# Victory in '45 Milk Bottle



## Harry Pristis (Jul 1, 2004)

I see that there are some milk-bottle collectors here; perhaps someone would give me an idea about the origin and rarity/value of a quart bottle I have acquired.

 The bottle is a painted label.  It says:
 SUNNY BROOK 
 DAIRY
 PASTEURIZED
 MILK AND CREAM
 PHONE S-5255

 And on the reverse:
 HELP WANTED
 (mock message)
 TO MAKE 
 THIS SLOGAN COME TRUE
 VICTORY IN '45
 DO YOUR PART ON THE HOME FRONT NOW

 The base is embossed:
 (script) DACRO (?)
 SUNNY
 DURAGLAS
 BROOK
 PATENT DES. 86037

 There is a maker's mark also, a zero (or oval) with a ring around it, flanked by the numbers "17" and "5".  (I surmise that the "5" represents 1945.) 

 This bottle was recovered in SCentral Florida, though I don't know of this brand in Florida.  But, I don't know much about milk bottles.  Any info, specific or general, would be appreciated.

 ------------Harry Pristis


----------



## Harry Pristis (Jul 1, 2004)

The base of the "Victory in '45" bottle:


----------



## IRISH (Jul 1, 2004)

What a ripper of a bottle [] ,  I don't normaly like anything after WW1  but that's a great piece of war memorabilia [] .


----------



## Flaschenjager (Jul 1, 2004)

*Harry* -
 I'm still looking, but John Tutton's book "Udderly Delightful" on page 110 has a drawing known as "Drawing No. 7" of the pyro that is close to yours, probably the back. The only difference is the year. This one states "Victory in '43". There are no prices listed for the drawing area. Usually, a war milk will go for more because of the sharp grapics, such as the old planes, cars, Uncle Sam, eagles and pieces of that era. Then comes the local demand and the number produced.


----------



## David E (Jul 2, 2004)

Hi Harry, nothing on the name or short phone number. And this probally is not right due to age but the only thing I have seems to be a  circle within a circle  1880 to 1900 Buckey. But it should be
 Duraglass in script  since 1940
 Duraglass in print   since 1963.        Usually embosed on very bottom edge of bottle.
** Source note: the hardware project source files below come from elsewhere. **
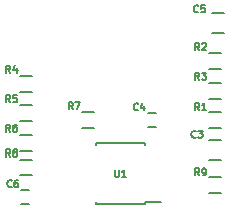
<source format=gto>
G04 #@! TF.FileFunction,Legend,Top*
%FSLAX46Y46*%
G04 Gerber Fmt 4.6, Leading zero omitted, Abs format (unit mm)*
G04 Created by KiCad (PCBNEW 4.0.4-1.fc24-product) date Tue Jun 12 16:25:03 2018*
%MOMM*%
%LPD*%
G01*
G04 APERTURE LIST*
%ADD10C,0.100000*%
%ADD11C,0.150000*%
G04 APERTURE END LIST*
D10*
D11*
X160500000Y-87675000D02*
X159500000Y-87675000D01*
X159500000Y-86325000D02*
X160500000Y-86325000D01*
X154075000Y-88575000D02*
X154075000Y-88430000D01*
X149925000Y-88575000D02*
X149925000Y-88430000D01*
X149925000Y-83425000D02*
X149925000Y-83570000D01*
X154075000Y-83425000D02*
X154075000Y-83570000D01*
X154075000Y-88575000D02*
X149925000Y-88575000D01*
X154075000Y-83425000D02*
X149925000Y-83425000D01*
X154075000Y-88430000D02*
X155475000Y-88430000D01*
X144500000Y-86175000D02*
X143500000Y-86175000D01*
X143500000Y-84825000D02*
X144500000Y-84825000D01*
X144500000Y-84075000D02*
X143500000Y-84075000D01*
X143500000Y-82725000D02*
X144500000Y-82725000D01*
X144500000Y-81575000D02*
X143500000Y-81575000D01*
X143500000Y-80225000D02*
X144500000Y-80225000D01*
X144500000Y-79075000D02*
X143500000Y-79075000D01*
X143500000Y-77725000D02*
X144500000Y-77725000D01*
X159500000Y-80825000D02*
X160500000Y-80825000D01*
X160500000Y-82175000D02*
X159500000Y-82175000D01*
X160500000Y-77175000D02*
X159500000Y-77175000D01*
X159500000Y-75825000D02*
X160500000Y-75825000D01*
X160500000Y-83150000D02*
X159500000Y-83150000D01*
X159500000Y-84850000D02*
X160500000Y-84850000D01*
X160500000Y-79675000D02*
X159500000Y-79675000D01*
X159500000Y-78325000D02*
X160500000Y-78325000D01*
X149800000Y-82175000D02*
X148800000Y-82175000D01*
X148800000Y-80825000D02*
X149800000Y-80825000D01*
X160800000Y-72450000D02*
X159800000Y-72450000D01*
X159800000Y-74150000D02*
X160800000Y-74150000D01*
X144300000Y-88600000D02*
X143600000Y-88600000D01*
X143600000Y-87400000D02*
X144300000Y-87400000D01*
X154350000Y-80900000D02*
X155050000Y-80900000D01*
X155050000Y-82100000D02*
X154350000Y-82100000D01*
X158700000Y-86171429D02*
X158500000Y-85885714D01*
X158357143Y-86171429D02*
X158357143Y-85571429D01*
X158585715Y-85571429D01*
X158642857Y-85600000D01*
X158671429Y-85628571D01*
X158700000Y-85685714D01*
X158700000Y-85771429D01*
X158671429Y-85828571D01*
X158642857Y-85857143D01*
X158585715Y-85885714D01*
X158357143Y-85885714D01*
X158985715Y-86171429D02*
X159100000Y-86171429D01*
X159157143Y-86142857D01*
X159185715Y-86114286D01*
X159242857Y-86028571D01*
X159271429Y-85914286D01*
X159271429Y-85685714D01*
X159242857Y-85628571D01*
X159214286Y-85600000D01*
X159157143Y-85571429D01*
X159042857Y-85571429D01*
X158985715Y-85600000D01*
X158957143Y-85628571D01*
X158928572Y-85685714D01*
X158928572Y-85828571D01*
X158957143Y-85885714D01*
X158985715Y-85914286D01*
X159042857Y-85942857D01*
X159157143Y-85942857D01*
X159214286Y-85914286D01*
X159242857Y-85885714D01*
X159271429Y-85828571D01*
X151542857Y-85671429D02*
X151542857Y-86157143D01*
X151571429Y-86214286D01*
X151600000Y-86242857D01*
X151657143Y-86271429D01*
X151771429Y-86271429D01*
X151828571Y-86242857D01*
X151857143Y-86214286D01*
X151885714Y-86157143D01*
X151885714Y-85671429D01*
X152485714Y-86271429D02*
X152142857Y-86271429D01*
X152314285Y-86271429D02*
X152314285Y-85671429D01*
X152257142Y-85757143D01*
X152200000Y-85814286D01*
X152142857Y-85842857D01*
X142700000Y-84571429D02*
X142500000Y-84285714D01*
X142357143Y-84571429D02*
X142357143Y-83971429D01*
X142585715Y-83971429D01*
X142642857Y-84000000D01*
X142671429Y-84028571D01*
X142700000Y-84085714D01*
X142700000Y-84171429D01*
X142671429Y-84228571D01*
X142642857Y-84257143D01*
X142585715Y-84285714D01*
X142357143Y-84285714D01*
X143042857Y-84228571D02*
X142985715Y-84200000D01*
X142957143Y-84171429D01*
X142928572Y-84114286D01*
X142928572Y-84085714D01*
X142957143Y-84028571D01*
X142985715Y-84000000D01*
X143042857Y-83971429D01*
X143157143Y-83971429D01*
X143214286Y-84000000D01*
X143242857Y-84028571D01*
X143271429Y-84085714D01*
X143271429Y-84114286D01*
X143242857Y-84171429D01*
X143214286Y-84200000D01*
X143157143Y-84228571D01*
X143042857Y-84228571D01*
X142985715Y-84257143D01*
X142957143Y-84285714D01*
X142928572Y-84342857D01*
X142928572Y-84457143D01*
X142957143Y-84514286D01*
X142985715Y-84542857D01*
X143042857Y-84571429D01*
X143157143Y-84571429D01*
X143214286Y-84542857D01*
X143242857Y-84514286D01*
X143271429Y-84457143D01*
X143271429Y-84342857D01*
X143242857Y-84285714D01*
X143214286Y-84257143D01*
X143157143Y-84228571D01*
X142700000Y-82471429D02*
X142500000Y-82185714D01*
X142357143Y-82471429D02*
X142357143Y-81871429D01*
X142585715Y-81871429D01*
X142642857Y-81900000D01*
X142671429Y-81928571D01*
X142700000Y-81985714D01*
X142700000Y-82071429D01*
X142671429Y-82128571D01*
X142642857Y-82157143D01*
X142585715Y-82185714D01*
X142357143Y-82185714D01*
X143214286Y-81871429D02*
X143100000Y-81871429D01*
X143042857Y-81900000D01*
X143014286Y-81928571D01*
X142957143Y-82014286D01*
X142928572Y-82128571D01*
X142928572Y-82357143D01*
X142957143Y-82414286D01*
X142985715Y-82442857D01*
X143042857Y-82471429D01*
X143157143Y-82471429D01*
X143214286Y-82442857D01*
X143242857Y-82414286D01*
X143271429Y-82357143D01*
X143271429Y-82214286D01*
X143242857Y-82157143D01*
X143214286Y-82128571D01*
X143157143Y-82100000D01*
X143042857Y-82100000D01*
X142985715Y-82128571D01*
X142957143Y-82157143D01*
X142928572Y-82214286D01*
X142700000Y-79971429D02*
X142500000Y-79685714D01*
X142357143Y-79971429D02*
X142357143Y-79371429D01*
X142585715Y-79371429D01*
X142642857Y-79400000D01*
X142671429Y-79428571D01*
X142700000Y-79485714D01*
X142700000Y-79571429D01*
X142671429Y-79628571D01*
X142642857Y-79657143D01*
X142585715Y-79685714D01*
X142357143Y-79685714D01*
X143242857Y-79371429D02*
X142957143Y-79371429D01*
X142928572Y-79657143D01*
X142957143Y-79628571D01*
X143014286Y-79600000D01*
X143157143Y-79600000D01*
X143214286Y-79628571D01*
X143242857Y-79657143D01*
X143271429Y-79714286D01*
X143271429Y-79857143D01*
X143242857Y-79914286D01*
X143214286Y-79942857D01*
X143157143Y-79971429D01*
X143014286Y-79971429D01*
X142957143Y-79942857D01*
X142928572Y-79914286D01*
X142700000Y-77471429D02*
X142500000Y-77185714D01*
X142357143Y-77471429D02*
X142357143Y-76871429D01*
X142585715Y-76871429D01*
X142642857Y-76900000D01*
X142671429Y-76928571D01*
X142700000Y-76985714D01*
X142700000Y-77071429D01*
X142671429Y-77128571D01*
X142642857Y-77157143D01*
X142585715Y-77185714D01*
X142357143Y-77185714D01*
X143214286Y-77071429D02*
X143214286Y-77471429D01*
X143071429Y-76842857D02*
X142928572Y-77271429D01*
X143300000Y-77271429D01*
X158700000Y-80671429D02*
X158500000Y-80385714D01*
X158357143Y-80671429D02*
X158357143Y-80071429D01*
X158585715Y-80071429D01*
X158642857Y-80100000D01*
X158671429Y-80128571D01*
X158700000Y-80185714D01*
X158700000Y-80271429D01*
X158671429Y-80328571D01*
X158642857Y-80357143D01*
X158585715Y-80385714D01*
X158357143Y-80385714D01*
X159271429Y-80671429D02*
X158928572Y-80671429D01*
X159100000Y-80671429D02*
X159100000Y-80071429D01*
X159042857Y-80157143D01*
X158985715Y-80214286D01*
X158928572Y-80242857D01*
X158700000Y-75571429D02*
X158500000Y-75285714D01*
X158357143Y-75571429D02*
X158357143Y-74971429D01*
X158585715Y-74971429D01*
X158642857Y-75000000D01*
X158671429Y-75028571D01*
X158700000Y-75085714D01*
X158700000Y-75171429D01*
X158671429Y-75228571D01*
X158642857Y-75257143D01*
X158585715Y-75285714D01*
X158357143Y-75285714D01*
X158928572Y-75028571D02*
X158957143Y-75000000D01*
X159014286Y-74971429D01*
X159157143Y-74971429D01*
X159214286Y-75000000D01*
X159242857Y-75028571D01*
X159271429Y-75085714D01*
X159271429Y-75142857D01*
X159242857Y-75228571D01*
X158900000Y-75571429D01*
X159271429Y-75571429D01*
X158400000Y-82914286D02*
X158371429Y-82942857D01*
X158285715Y-82971429D01*
X158228572Y-82971429D01*
X158142857Y-82942857D01*
X158085715Y-82885714D01*
X158057143Y-82828571D01*
X158028572Y-82714286D01*
X158028572Y-82628571D01*
X158057143Y-82514286D01*
X158085715Y-82457143D01*
X158142857Y-82400000D01*
X158228572Y-82371429D01*
X158285715Y-82371429D01*
X158371429Y-82400000D01*
X158400000Y-82428571D01*
X158600000Y-82371429D02*
X158971429Y-82371429D01*
X158771429Y-82600000D01*
X158857143Y-82600000D01*
X158914286Y-82628571D01*
X158942857Y-82657143D01*
X158971429Y-82714286D01*
X158971429Y-82857143D01*
X158942857Y-82914286D01*
X158914286Y-82942857D01*
X158857143Y-82971429D01*
X158685715Y-82971429D01*
X158628572Y-82942857D01*
X158600000Y-82914286D01*
X158700000Y-78071429D02*
X158500000Y-77785714D01*
X158357143Y-78071429D02*
X158357143Y-77471429D01*
X158585715Y-77471429D01*
X158642857Y-77500000D01*
X158671429Y-77528571D01*
X158700000Y-77585714D01*
X158700000Y-77671429D01*
X158671429Y-77728571D01*
X158642857Y-77757143D01*
X158585715Y-77785714D01*
X158357143Y-77785714D01*
X158900000Y-77471429D02*
X159271429Y-77471429D01*
X159071429Y-77700000D01*
X159157143Y-77700000D01*
X159214286Y-77728571D01*
X159242857Y-77757143D01*
X159271429Y-77814286D01*
X159271429Y-77957143D01*
X159242857Y-78014286D01*
X159214286Y-78042857D01*
X159157143Y-78071429D01*
X158985715Y-78071429D01*
X158928572Y-78042857D01*
X158900000Y-78014286D01*
X148000000Y-80571429D02*
X147800000Y-80285714D01*
X147657143Y-80571429D02*
X147657143Y-79971429D01*
X147885715Y-79971429D01*
X147942857Y-80000000D01*
X147971429Y-80028571D01*
X148000000Y-80085714D01*
X148000000Y-80171429D01*
X147971429Y-80228571D01*
X147942857Y-80257143D01*
X147885715Y-80285714D01*
X147657143Y-80285714D01*
X148200000Y-79971429D02*
X148600000Y-79971429D01*
X148342857Y-80571429D01*
X158600000Y-72314286D02*
X158571429Y-72342857D01*
X158485715Y-72371429D01*
X158428572Y-72371429D01*
X158342857Y-72342857D01*
X158285715Y-72285714D01*
X158257143Y-72228571D01*
X158228572Y-72114286D01*
X158228572Y-72028571D01*
X158257143Y-71914286D01*
X158285715Y-71857143D01*
X158342857Y-71800000D01*
X158428572Y-71771429D01*
X158485715Y-71771429D01*
X158571429Y-71800000D01*
X158600000Y-71828571D01*
X159142857Y-71771429D02*
X158857143Y-71771429D01*
X158828572Y-72057143D01*
X158857143Y-72028571D01*
X158914286Y-72000000D01*
X159057143Y-72000000D01*
X159114286Y-72028571D01*
X159142857Y-72057143D01*
X159171429Y-72114286D01*
X159171429Y-72257143D01*
X159142857Y-72314286D01*
X159114286Y-72342857D01*
X159057143Y-72371429D01*
X158914286Y-72371429D01*
X158857143Y-72342857D01*
X158828572Y-72314286D01*
X142800000Y-87114286D02*
X142771429Y-87142857D01*
X142685715Y-87171429D01*
X142628572Y-87171429D01*
X142542857Y-87142857D01*
X142485715Y-87085714D01*
X142457143Y-87028571D01*
X142428572Y-86914286D01*
X142428572Y-86828571D01*
X142457143Y-86714286D01*
X142485715Y-86657143D01*
X142542857Y-86600000D01*
X142628572Y-86571429D01*
X142685715Y-86571429D01*
X142771429Y-86600000D01*
X142800000Y-86628571D01*
X143314286Y-86571429D02*
X143200000Y-86571429D01*
X143142857Y-86600000D01*
X143114286Y-86628571D01*
X143057143Y-86714286D01*
X143028572Y-86828571D01*
X143028572Y-87057143D01*
X143057143Y-87114286D01*
X143085715Y-87142857D01*
X143142857Y-87171429D01*
X143257143Y-87171429D01*
X143314286Y-87142857D01*
X143342857Y-87114286D01*
X143371429Y-87057143D01*
X143371429Y-86914286D01*
X143342857Y-86857143D01*
X143314286Y-86828571D01*
X143257143Y-86800000D01*
X143142857Y-86800000D01*
X143085715Y-86828571D01*
X143057143Y-86857143D01*
X143028572Y-86914286D01*
X153500000Y-80614286D02*
X153471429Y-80642857D01*
X153385715Y-80671429D01*
X153328572Y-80671429D01*
X153242857Y-80642857D01*
X153185715Y-80585714D01*
X153157143Y-80528571D01*
X153128572Y-80414286D01*
X153128572Y-80328571D01*
X153157143Y-80214286D01*
X153185715Y-80157143D01*
X153242857Y-80100000D01*
X153328572Y-80071429D01*
X153385715Y-80071429D01*
X153471429Y-80100000D01*
X153500000Y-80128571D01*
X154014286Y-80271429D02*
X154014286Y-80671429D01*
X153871429Y-80042857D02*
X153728572Y-80471429D01*
X154100000Y-80471429D01*
M02*

</source>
 Forgot now but think Duraglass was from a big glass company such as Owens.

 Dave


----------



## Harry Pristis (Jul 15, 2004)

*RE: Victory in '45 Milk Bottle - trade*

Thanks, guys, for the the info and comments on my pyro milk bottle.  

 I am looking for a new home for this bottle with a milk bottle collector.  Contact me by e-mail if you have a bottle I might like in trade.

 ---------Harry Pristis


----------



## crozet86 (Jul 15, 2004)

Harry,
            I have a friend in Fla. that is a serious milk bottle collector.He has lists of dairies from almost all eastern states.He has helped me on identifying alot of my out of state milks.I will get in touch with him and see what info i can get for you.


----------